In coalition with the Social Democrats, the Free Democrats sought to steer West Germany toward a less interventionist economic policy at home, and more pro-American, pro-European Community policies abroad. An initiative in which Genscher as foreign minister took much pride was a proposal, still unrealized, to strengthen European political cooperation.

But the party's essential profile and real political weight have generally derived from the positions it could carve out in relation to whatever coalition partner it was with at the time. The Free Democrats have been derided as "the pendulum party" by Social Democratic floor leader Herbert Wehner, as a "depot of opportunism" by Bavarian leader Franz Josef Strauss, and by some, as the "cave-in" party ever since 1961 when, after scoring well by running against then-chancellor Konrad Adenauer, the party agreed to join his Cabinet.

Party officials contend that their susceptibility to switching alliances helps break political crusts and points the way to change in West Germany's staid democracy. But it is often unclear where this presumed interest in change really promotes a turn in some popular new national direction and where it simply masks political opportunism.

In the past, the party was able to lay the groundwork for its jumps gradually and cautiously, to give voters time to adjust to seeing Free Democrats with a new partner. When the liberals last switched federal coalitions, three years elapsed between their divorce in 1966 from the Christian Democrats and the formation of a new coalition with the Social Democrats in 1969.

This time, Genscher is trying to pull his party into a new alliance inside of two weeks. The German press has labeled the switch a "flying change." It is not going down well either with much of the public, which is unsettled by it, or with many Free Democrats, who resent not being consulted.

Reflecting the cost so far, the party lost half the support it had gained four years ago in last Sunday's crucial vote in the state of Hesse. It drew only 3.1 percent, below the 5 percent cutoff to keep seats in the state assembly, and the party's worst showing ever.

Months before the Hesse vote, the party's popularity had begun to wane. Free Democratic officials attributed this to a sense of national fatigue with the quarrelsome Bonn coalition. Fear for the party's existence, always present, as well as genuine differences over policy, caused Genscher to start plotting a change.

Genscher, 55, who is expected to resume his post as foreign minister in the new government, has headed the Free Democratic Party for eight years. He is not a charismatic figure, but works hard, exudes calm and is reputed to have one of the finest-tuned political senses in West Germany.

But this time, he miscalculated. Schmidt caught him off guard Sept. 17 by calling for elections. This upset the phased plan Genscher had of withdrawing from the coalition in October, seeking grass-roots approval for a new center-right coalition at a regular party congress in November, and only then signing a pact with the conservatives.

Now he is being accused by critics in his party of high-handedness and disregard for those who voted Free Democratic in 1980, expecting to have four more years of social-liberal rule in Bonn.

Actually, the Free Democratic Party has generally been run more from above than have the two major parties.

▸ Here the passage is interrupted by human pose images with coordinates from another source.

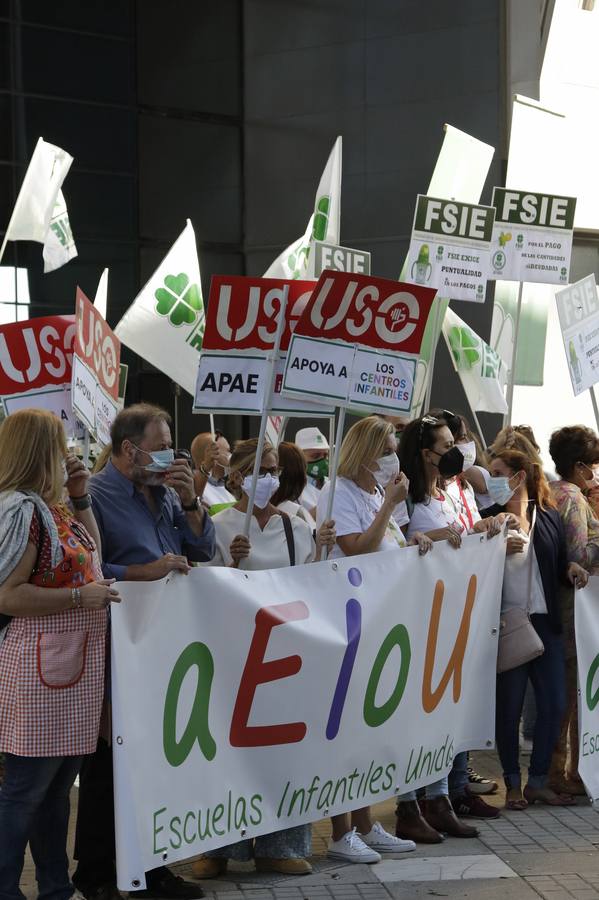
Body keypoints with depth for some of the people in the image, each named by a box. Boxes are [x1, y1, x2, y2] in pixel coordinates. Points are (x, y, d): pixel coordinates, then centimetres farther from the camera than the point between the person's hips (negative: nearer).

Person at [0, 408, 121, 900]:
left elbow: (91, 554, 24)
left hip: (76, 665, 10)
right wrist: (79, 597, -18)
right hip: (43, 668, -10)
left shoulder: (54, 507, 13)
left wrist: (81, 498, 13)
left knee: (58, 784, 16)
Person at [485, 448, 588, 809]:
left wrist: (572, 569, -7)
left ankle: (538, 781, 19)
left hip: (546, 623, 3)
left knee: (555, 704, 5)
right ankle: (513, 784, 15)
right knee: (509, 706, 3)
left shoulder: (550, 517, 7)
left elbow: (559, 565, 14)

This is because the liberals have not managed to increase their number of regular votes. They remain heavily dependent on "situation voters" to leap the 5 percent hurdle for parliamentary representation.

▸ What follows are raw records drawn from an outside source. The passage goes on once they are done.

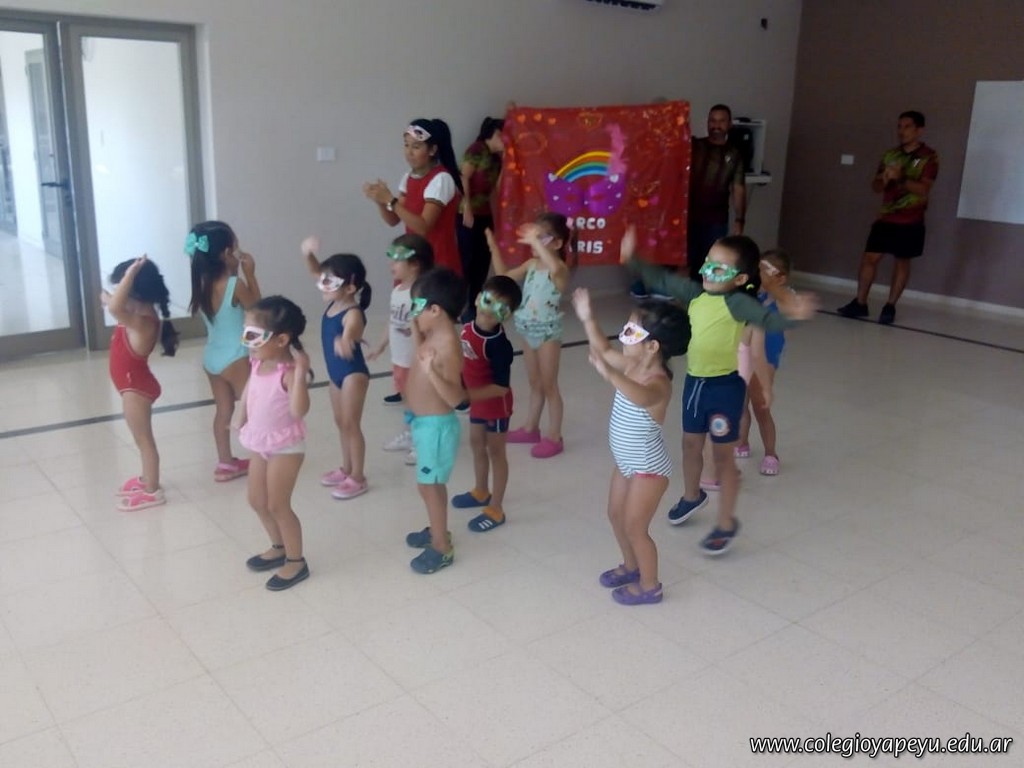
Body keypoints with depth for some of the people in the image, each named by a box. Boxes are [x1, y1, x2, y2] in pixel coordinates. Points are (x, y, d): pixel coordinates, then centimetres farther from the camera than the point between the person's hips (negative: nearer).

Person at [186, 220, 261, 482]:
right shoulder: (235, 284, -21)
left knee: (223, 410, 16)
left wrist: (235, 272, 5)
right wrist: (250, 274, -6)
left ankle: (225, 463, 25)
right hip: (235, 358, -7)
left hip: (212, 357, 7)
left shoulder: (202, 282, -2)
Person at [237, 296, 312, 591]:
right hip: (260, 444, 9)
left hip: (286, 447, -9)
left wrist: (301, 373, -43)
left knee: (278, 505, 0)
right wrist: (242, 425, 17)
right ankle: (279, 548, 39)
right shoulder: (257, 365, -2)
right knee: (257, 501, 19)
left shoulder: (289, 371, -27)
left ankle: (296, 561, 17)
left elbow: (299, 410, -38)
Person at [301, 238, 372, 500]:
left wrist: (344, 341, -74)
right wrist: (309, 253, -11)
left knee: (351, 424, -1)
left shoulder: (353, 313, -27)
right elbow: (315, 271, 9)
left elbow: (351, 333, -50)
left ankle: (358, 478, 10)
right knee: (341, 422, 19)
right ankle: (346, 469, 34)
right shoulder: (333, 302, -2)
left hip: (353, 373, -9)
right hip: (336, 373, 9)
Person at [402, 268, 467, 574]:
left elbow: (456, 397, -31)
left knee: (428, 485, 2)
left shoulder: (447, 344, -27)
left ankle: (442, 548, 15)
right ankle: (436, 530, 40)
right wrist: (416, 331, 12)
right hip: (424, 421, 9)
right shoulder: (433, 336, 1)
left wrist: (433, 372, -47)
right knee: (432, 483, 22)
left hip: (436, 425, -9)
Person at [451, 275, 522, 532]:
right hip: (477, 402, 8)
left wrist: (468, 395, -32)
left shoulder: (498, 344, -31)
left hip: (495, 405, -8)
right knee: (477, 444, 24)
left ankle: (496, 509, 22)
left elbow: (501, 386, -30)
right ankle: (481, 492, 47)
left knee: (495, 451, 6)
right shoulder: (467, 327, -7)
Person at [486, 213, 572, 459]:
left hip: (548, 333, -7)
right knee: (534, 384, 20)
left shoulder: (560, 270, -20)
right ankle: (530, 428, 33)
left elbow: (555, 268, -46)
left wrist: (536, 242, -44)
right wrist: (494, 247, 3)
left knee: (549, 386, 3)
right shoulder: (532, 264, 3)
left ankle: (554, 437, 14)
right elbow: (504, 276, 12)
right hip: (530, 331, 7)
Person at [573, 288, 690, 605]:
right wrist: (587, 318, 6)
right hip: (627, 463, 9)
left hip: (648, 469, -9)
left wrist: (609, 374, -70)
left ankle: (649, 586, 26)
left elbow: (641, 398, -55)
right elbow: (604, 350, 14)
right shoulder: (632, 365, -5)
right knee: (616, 514, 22)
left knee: (635, 527, 5)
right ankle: (631, 566, 45)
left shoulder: (658, 382, -31)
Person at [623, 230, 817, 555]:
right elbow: (663, 280, 11)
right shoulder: (695, 293, 0)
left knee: (723, 455, 5)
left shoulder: (737, 302, -20)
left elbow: (767, 319, -35)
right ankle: (692, 495, 49)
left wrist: (790, 315, -56)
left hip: (725, 385, -7)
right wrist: (632, 260, 9)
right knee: (690, 444, 23)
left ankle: (727, 523, 20)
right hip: (695, 381, 7)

Lack of a strong grass-roots organization contributes to the party's sense of instability and makes its identity largely a function of the profile of its leaders.

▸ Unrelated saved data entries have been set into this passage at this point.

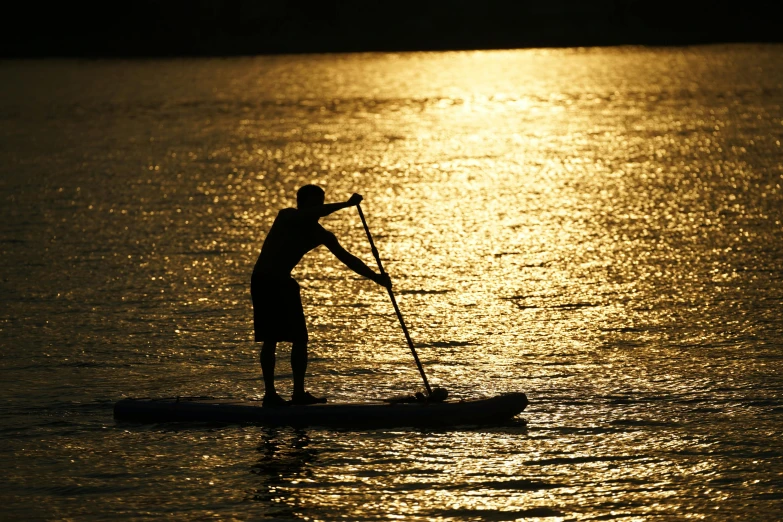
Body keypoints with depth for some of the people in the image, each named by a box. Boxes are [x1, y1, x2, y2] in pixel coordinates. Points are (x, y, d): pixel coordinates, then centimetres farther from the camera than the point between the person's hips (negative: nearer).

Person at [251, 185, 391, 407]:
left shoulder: (321, 235, 5)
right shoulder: (286, 217, -12)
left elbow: (347, 258, 4)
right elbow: (313, 214, -32)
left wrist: (374, 276, -8)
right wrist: (346, 204, -35)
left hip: (284, 284, 7)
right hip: (264, 282, -7)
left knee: (300, 338, 2)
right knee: (270, 339, -8)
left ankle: (299, 393, 4)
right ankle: (270, 393, -5)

One result of this is to make the party appear unusually open and flexible, thus appealing to individualists. But this, in turn, has led to a party membership that probably spans a wider spectrum from left to right than exists among Social Democrats or Christian Democrats.

In the old Bonn coalition, this range was evident in the persons of Economics Minister Otto Lambsdorff, a fierce free marketeer, and Interior Minister Gerhart Baum, a progressive-minded protector of civil rights.

Until now, Genscher had managed to bridge the wings. But the current uproar over his tactics, plus deep-seated left-wing resistance to a new coalition with the right, now threatens to divide the party irreparably.